*Selected extract*
The 2018 PMA Biennial opens Friday, Jan. 26, to run to June 3 at the Portland Museum of Art, 7 Congress Square. Featuring more than 60 works by 25 participating artists, the Biennial highlights the diverse perspectives and interests of artists connected to Maine … and makes a powerful statement about art's impact in this historical moment.

Among the 25 artists is the Midcoast’s DM Witman, who lives in Warren; and teaches at the Maine Media Workshops in Rockport and Unity College. Ten images from her Melt series were selected for the PMA Biennial. The series saw the Midcoast artist gather satellite images of snow-capped mountains; turn them into unmanipulated digital negatives; and print them as monochrome salted-paper prints. Some were unfixed, so gradually change into a solid aubergine — essentially a time-lapse enactment of global climate change and the melting of ice reservoirs.

This is the 10th Biennial exhibition at the PMA and the second organized by an independent curator who spent nearly a year visiting artist studios — this Biennial was curated by Nat May, former executive director of Portland's SPACE Gallery.

*Rows*
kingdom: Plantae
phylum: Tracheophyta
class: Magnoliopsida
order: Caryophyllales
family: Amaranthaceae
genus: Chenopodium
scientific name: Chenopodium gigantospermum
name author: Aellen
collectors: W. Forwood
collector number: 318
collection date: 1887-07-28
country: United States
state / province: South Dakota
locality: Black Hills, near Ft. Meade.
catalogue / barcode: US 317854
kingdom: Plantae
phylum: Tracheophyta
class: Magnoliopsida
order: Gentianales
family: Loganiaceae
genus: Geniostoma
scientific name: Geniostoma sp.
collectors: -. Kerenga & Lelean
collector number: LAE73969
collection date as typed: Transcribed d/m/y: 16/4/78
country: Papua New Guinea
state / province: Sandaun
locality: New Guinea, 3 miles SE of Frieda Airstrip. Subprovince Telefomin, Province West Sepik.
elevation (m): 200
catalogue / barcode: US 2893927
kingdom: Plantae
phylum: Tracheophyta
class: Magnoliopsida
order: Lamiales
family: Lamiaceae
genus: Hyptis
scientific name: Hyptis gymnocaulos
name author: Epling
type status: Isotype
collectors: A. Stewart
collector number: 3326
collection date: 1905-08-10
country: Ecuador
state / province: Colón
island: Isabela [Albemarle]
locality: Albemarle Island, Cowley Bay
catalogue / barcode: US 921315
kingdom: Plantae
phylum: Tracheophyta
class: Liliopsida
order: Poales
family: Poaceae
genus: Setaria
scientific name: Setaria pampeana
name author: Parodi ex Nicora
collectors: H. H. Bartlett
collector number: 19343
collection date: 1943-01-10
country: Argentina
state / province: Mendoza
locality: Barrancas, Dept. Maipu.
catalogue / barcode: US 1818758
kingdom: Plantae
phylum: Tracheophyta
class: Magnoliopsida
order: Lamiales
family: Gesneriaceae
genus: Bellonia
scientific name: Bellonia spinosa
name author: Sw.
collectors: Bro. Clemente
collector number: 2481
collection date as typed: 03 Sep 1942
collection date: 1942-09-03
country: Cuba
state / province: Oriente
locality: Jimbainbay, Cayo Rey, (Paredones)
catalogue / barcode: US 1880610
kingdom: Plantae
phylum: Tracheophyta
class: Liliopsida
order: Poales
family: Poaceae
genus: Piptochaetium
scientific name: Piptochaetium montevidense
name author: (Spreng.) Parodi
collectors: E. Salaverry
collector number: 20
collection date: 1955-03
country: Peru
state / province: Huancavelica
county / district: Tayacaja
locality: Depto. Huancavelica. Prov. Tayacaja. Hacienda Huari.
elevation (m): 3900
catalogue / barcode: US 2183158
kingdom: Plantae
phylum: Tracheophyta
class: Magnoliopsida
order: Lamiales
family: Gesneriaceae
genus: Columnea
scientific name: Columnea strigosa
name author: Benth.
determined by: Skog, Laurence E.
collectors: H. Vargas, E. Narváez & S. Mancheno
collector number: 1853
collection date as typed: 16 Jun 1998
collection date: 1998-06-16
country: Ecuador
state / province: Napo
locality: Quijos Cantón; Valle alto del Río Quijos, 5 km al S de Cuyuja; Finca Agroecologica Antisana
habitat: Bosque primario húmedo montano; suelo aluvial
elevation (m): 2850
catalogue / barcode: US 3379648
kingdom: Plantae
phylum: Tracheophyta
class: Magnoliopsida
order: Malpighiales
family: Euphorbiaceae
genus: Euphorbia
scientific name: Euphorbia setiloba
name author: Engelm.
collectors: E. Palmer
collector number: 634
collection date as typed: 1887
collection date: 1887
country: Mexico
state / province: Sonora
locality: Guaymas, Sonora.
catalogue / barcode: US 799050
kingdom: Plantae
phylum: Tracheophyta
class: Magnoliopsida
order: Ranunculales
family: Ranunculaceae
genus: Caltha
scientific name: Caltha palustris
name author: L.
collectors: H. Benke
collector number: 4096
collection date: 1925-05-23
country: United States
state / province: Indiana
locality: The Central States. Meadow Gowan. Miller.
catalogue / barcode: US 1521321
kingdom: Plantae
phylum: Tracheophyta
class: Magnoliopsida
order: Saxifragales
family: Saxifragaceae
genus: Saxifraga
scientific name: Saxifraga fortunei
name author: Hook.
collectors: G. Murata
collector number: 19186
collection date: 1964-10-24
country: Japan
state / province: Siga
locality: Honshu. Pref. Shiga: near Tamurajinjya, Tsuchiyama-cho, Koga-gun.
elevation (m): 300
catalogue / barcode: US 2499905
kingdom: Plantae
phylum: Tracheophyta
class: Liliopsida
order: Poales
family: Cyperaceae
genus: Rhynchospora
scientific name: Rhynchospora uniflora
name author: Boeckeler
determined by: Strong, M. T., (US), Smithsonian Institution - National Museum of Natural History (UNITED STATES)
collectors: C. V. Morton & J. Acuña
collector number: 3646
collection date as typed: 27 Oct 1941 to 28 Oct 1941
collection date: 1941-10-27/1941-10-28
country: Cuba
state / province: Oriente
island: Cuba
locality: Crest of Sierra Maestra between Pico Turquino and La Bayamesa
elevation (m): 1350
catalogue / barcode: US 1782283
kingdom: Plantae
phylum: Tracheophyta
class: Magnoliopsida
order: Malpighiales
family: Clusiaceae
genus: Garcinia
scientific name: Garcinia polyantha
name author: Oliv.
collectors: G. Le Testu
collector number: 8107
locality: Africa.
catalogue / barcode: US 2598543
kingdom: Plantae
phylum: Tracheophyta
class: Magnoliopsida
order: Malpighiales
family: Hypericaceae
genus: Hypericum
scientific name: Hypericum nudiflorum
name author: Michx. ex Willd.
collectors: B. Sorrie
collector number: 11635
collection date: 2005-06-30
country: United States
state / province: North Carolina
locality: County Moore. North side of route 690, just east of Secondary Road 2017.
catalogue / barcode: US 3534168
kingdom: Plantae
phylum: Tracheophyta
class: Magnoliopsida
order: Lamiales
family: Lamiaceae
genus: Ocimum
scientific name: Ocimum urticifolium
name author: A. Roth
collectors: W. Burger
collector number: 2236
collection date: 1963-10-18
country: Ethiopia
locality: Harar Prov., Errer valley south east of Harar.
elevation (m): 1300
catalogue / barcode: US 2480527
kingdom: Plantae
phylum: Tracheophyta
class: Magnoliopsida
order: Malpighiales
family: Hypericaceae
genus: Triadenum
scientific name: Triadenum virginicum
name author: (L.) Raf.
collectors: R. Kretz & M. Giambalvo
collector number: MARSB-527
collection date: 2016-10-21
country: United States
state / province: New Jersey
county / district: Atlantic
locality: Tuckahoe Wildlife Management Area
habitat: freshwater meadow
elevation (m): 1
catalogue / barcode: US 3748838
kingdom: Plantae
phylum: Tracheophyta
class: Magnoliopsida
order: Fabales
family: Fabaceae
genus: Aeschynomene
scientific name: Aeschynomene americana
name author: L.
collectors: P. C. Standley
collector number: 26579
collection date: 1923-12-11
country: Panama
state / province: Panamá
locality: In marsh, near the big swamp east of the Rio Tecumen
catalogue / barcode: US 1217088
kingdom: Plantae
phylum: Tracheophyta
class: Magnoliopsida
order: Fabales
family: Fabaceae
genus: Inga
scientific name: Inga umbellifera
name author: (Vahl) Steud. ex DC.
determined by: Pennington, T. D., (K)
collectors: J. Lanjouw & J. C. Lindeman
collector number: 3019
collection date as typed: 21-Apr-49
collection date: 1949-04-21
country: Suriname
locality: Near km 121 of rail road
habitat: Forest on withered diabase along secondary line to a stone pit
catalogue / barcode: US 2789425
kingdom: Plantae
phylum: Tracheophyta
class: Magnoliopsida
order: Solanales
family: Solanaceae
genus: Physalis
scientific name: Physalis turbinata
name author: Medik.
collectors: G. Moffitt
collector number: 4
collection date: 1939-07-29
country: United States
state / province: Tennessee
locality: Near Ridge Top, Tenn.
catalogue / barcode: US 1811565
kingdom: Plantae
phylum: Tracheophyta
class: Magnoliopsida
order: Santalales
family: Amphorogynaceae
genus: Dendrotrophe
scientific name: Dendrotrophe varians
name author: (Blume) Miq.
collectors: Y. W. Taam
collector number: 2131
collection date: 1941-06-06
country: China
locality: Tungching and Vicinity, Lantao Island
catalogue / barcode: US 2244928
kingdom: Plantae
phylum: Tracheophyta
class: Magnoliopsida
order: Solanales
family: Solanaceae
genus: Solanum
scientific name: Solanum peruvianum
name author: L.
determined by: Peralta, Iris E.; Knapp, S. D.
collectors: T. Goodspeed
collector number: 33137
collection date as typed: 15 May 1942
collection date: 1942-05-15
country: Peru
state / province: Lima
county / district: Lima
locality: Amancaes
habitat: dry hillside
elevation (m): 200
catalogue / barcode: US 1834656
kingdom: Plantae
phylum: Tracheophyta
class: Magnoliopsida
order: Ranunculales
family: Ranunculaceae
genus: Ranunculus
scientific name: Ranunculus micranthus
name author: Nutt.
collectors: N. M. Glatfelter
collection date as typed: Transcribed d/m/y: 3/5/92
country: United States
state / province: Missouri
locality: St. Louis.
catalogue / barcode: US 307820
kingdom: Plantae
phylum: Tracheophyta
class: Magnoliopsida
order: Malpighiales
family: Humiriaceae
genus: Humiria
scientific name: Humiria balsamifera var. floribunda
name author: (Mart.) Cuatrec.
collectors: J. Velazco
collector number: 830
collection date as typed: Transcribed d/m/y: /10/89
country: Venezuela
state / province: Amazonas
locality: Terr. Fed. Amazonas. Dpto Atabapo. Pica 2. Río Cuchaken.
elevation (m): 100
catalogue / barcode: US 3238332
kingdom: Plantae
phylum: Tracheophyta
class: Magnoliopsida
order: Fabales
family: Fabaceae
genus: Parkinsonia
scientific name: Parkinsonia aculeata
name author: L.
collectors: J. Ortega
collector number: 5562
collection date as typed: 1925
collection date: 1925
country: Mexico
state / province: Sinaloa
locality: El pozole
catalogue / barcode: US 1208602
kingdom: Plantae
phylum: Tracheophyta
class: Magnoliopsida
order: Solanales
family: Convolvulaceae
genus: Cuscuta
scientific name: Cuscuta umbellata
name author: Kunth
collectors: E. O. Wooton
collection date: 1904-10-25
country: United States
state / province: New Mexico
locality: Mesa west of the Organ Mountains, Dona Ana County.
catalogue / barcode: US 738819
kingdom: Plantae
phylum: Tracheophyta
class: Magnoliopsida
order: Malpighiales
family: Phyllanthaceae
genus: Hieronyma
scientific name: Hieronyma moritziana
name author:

*Given request*
From the piece on the 2018 PMA Biennial, transcribe the passage that begins at the words "This is the" and stops after the words "Portland's SPACE Gallery.".

*Finished exercise*
This is the 10th Biennial exhibition at the PMA and the second organized by an independent curator who spent nearly a year visiting artist studios — this Biennial was curated by Nat May, former executive director of Portland's SPACE Gallery.